---- Record extracts

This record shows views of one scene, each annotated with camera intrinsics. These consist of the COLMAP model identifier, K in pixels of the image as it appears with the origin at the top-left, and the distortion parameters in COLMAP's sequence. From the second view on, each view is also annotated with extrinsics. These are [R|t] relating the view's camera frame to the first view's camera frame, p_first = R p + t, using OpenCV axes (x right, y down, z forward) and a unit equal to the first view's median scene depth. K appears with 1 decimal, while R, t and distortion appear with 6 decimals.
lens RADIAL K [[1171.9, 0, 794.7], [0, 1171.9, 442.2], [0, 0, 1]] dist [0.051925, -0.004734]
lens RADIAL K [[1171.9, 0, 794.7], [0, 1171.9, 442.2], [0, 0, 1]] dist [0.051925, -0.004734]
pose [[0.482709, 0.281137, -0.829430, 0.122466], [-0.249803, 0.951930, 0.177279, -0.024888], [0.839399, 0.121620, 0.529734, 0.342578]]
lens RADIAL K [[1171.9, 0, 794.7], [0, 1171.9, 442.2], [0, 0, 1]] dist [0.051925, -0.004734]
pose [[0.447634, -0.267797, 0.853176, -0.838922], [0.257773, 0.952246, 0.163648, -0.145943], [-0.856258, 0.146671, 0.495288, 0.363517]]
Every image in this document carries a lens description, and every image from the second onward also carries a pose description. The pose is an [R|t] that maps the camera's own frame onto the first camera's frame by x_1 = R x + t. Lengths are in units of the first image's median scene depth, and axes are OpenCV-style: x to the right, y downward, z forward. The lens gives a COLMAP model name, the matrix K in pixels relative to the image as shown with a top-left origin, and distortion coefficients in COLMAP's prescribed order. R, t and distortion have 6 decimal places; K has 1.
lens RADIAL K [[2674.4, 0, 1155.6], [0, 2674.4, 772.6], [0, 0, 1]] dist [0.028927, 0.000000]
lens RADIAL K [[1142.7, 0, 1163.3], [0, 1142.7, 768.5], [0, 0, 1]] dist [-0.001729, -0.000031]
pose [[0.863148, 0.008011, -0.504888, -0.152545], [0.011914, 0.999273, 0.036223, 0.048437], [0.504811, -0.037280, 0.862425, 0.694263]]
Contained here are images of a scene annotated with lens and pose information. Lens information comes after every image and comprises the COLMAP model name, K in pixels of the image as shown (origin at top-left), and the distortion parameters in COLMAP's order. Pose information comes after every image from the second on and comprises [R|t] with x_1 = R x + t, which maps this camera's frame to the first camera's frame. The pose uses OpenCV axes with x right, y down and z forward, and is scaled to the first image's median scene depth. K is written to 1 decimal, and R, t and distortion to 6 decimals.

--------

## Requirement
Go through the records and set each one down again, unchanged.

## Task solution
This record shows views of one scene, each annotated with camera intrinsics. These consist of the COLMAP model identifier, K in pixels of the image as it appears with the origin at the top-left, and the distortion parameters in COLMAP's sequence. From the second view on, each view is also annotated with extrinsics. These are [R|t] relating the view's camera frame to the first view's camera frame, p_first = R p + t, using OpenCV axes (x right, y down, z forward) and a unit equal to the first view's median scene depth. K appears with 1 decimal, while R, t and distortion appear with 6 decimals.
lens RADIAL K [[1171.9, 0, 794.7], [0, 1171.9, 442.2], [0, 0, 1]] dist [0.051925, -0.004734]
lens RADIAL K [[1171.9, 0, 794.7], [0, 1171.9, 442.2], [0, 0, 1]] dist [0.051925, -0.004734]
pose [[0.482709, 0.281137, -0.829430, 0.122466], [-0.249803, 0.951930, 0.177279, -0.024888], [0.839399, 0.121620, 0.529734, 0.342578]]
lens RADIAL K [[1171.9, 0, 794.7], [0, 1171.9, 442.2], [0, 0, 1]] dist [0.051925, -0.004734]
pose [[0.447634, -0.267797, 0.853176, -0.838922], [0.257773, 0.952246, 0.163648, -0.145943], [-0.856258, 0.146671, 0.495288, 0.363517]]
Every image in this document carries a lens description, and every image from the second onward also carries a pose description. The pose is an [R|t] that maps the camera's own frame onto the first camera's frame by x_1 = R x + t. Lengths are in units of the first image's median scene depth, and axes are OpenCV-style: x to the right, y downward, z forward. The lens gives a COLMAP model name, the matrix K in pixels relative to the image as shown with a top-left origin, and distortion coefficients in COLMAP's prescribed order. R, t and distortion have 6 decimal places; K has 1.
lens RADIAL K [[2674.4, 0, 1155.6], [0, 2674.4, 772.6], [0, 0, 1]] dist [0.028927, 0.000000]
lens RADIAL K [[1142.7, 0, 1163.3], [0, 1142.7, 768.5], [0, 0, 1]] dist [-0.001729, -0.000031]
pose [[0.863148, 0.008011, -0.504888, -0.152545], [0.011914, 0.999273, 0.036223, 0.048437], [0.504811, -0.037280, 0.862425, 0.694263]]
Contained here are images of a scene annotated with lens and pose information. Lens information comes after every image and comprises the COLMAP model name, K in pixels of the image as shown (origin at top-left), and the distortion parameters in COLMAP's order. Pose information comes after every image from the second on and comprises [R|t] with x_1 = R x + t, which maps this camera's frame to the first camera's frame. The pose uses OpenCV axes with x right, y down and z forward, and is scaled to the first image's median scene depth. K is written to 1 decimal, and R, t and distortion to 6 decimals.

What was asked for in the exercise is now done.